Dr Chris Pettigrew stated, “Over the years, we have seen a number of landmark NBCF-funded research initiatives that have helped to saved lives. This includes discovering that tamoxifen can be used to reduce the risk of breast cancer recurring in women that are high-risk. NBCF research also led to the development of a 3D smart surgical glove to ensure all of the cancer cells are removed during surgery, minimising the future spread of cancer and preventing further operations. We look forward to continuing to work with the Australian public to drive more innovative research to so that, ultimately, we can stop deaths from breast cancer.”

“We are incredibly grateful for all of the research efforts that have helped NBCF get to where we are now. While we’ve conquered remarkable milestones, it’s important to remember breast cancer continues to be the most commonly diagnosed cancer in Australia and there is still much work to be done,” added Professor Hosking.

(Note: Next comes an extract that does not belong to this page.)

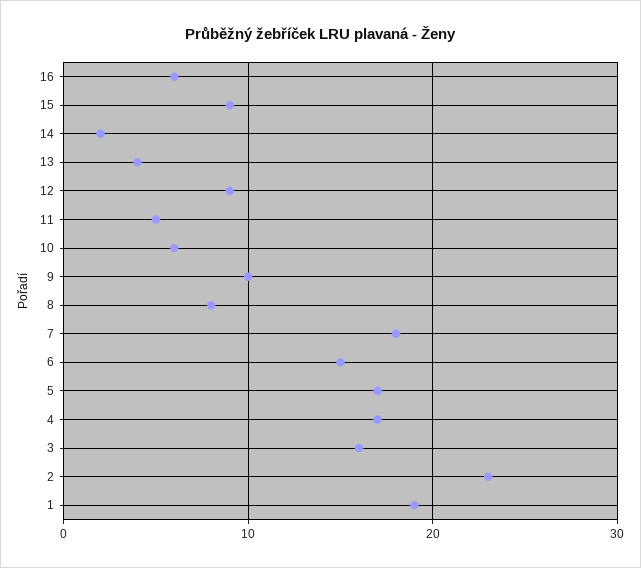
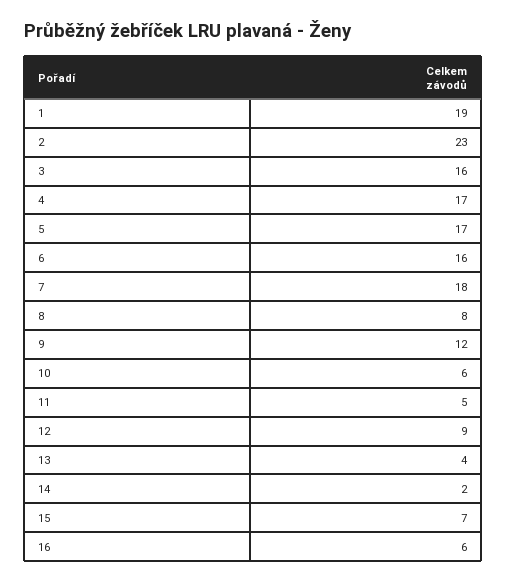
15: 9 -> 7
9: 10 -> 12
6: 15 -> 16

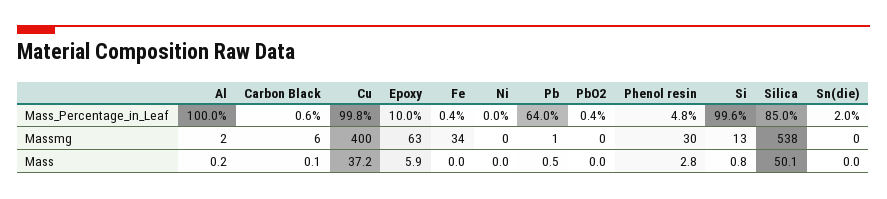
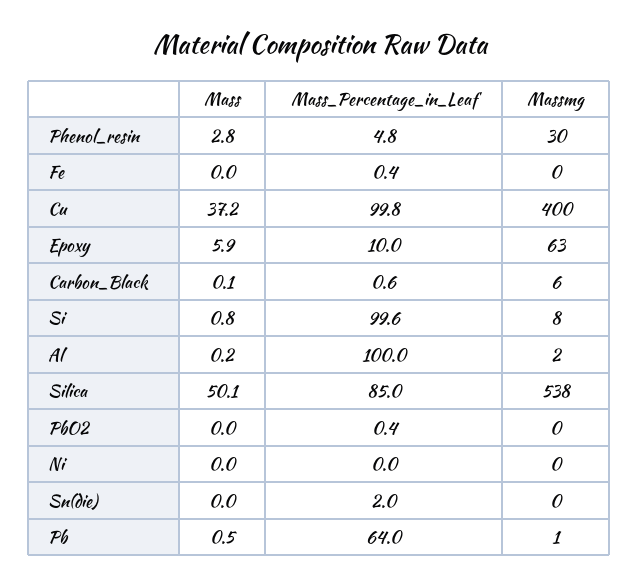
Fe, Massmg: 34 -> 0
Si, Massmg: 13 -> 8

NBCF Chair Elaine Henry OAM, a driving force of NBCF who has been involved since its inception, congratulated all of the researchers, fundraisers and supporters who have helped shape NBCF into what it is today.

“Over the 25 years we have seen so many women and their families who have been impacted by breast cancer support and help to grow the cause and these are the people we should be rejoicing,” said Ms Henry.

As it veers towards the next exciting phase of its timeline, NBCF will fund innovative research focused on developing more targeted and personalised treatments; better detection and screening methods and new approaches to improve the quality of life of those affected by breast cancer. The community’s support is paramount to NBCF reaching its zero deaths from breast cancer by 2030 goal. Together, we can stop deaths from breast cancer.

[iii] Australian Institute of Health and Welfare, Australasian Association of Cancer Registries and NHMRC National Breast Cancer Centre 1998. Breast cancer survival in Australian women 1982-1994. AIHW cat. no. CAN 4. Canberra: Australian Institute of Health and Welfare (Cancer Series No. 9)

v Australian Institute of Health and Welfare. Cancer compendium: information and trends by cancer type 2017.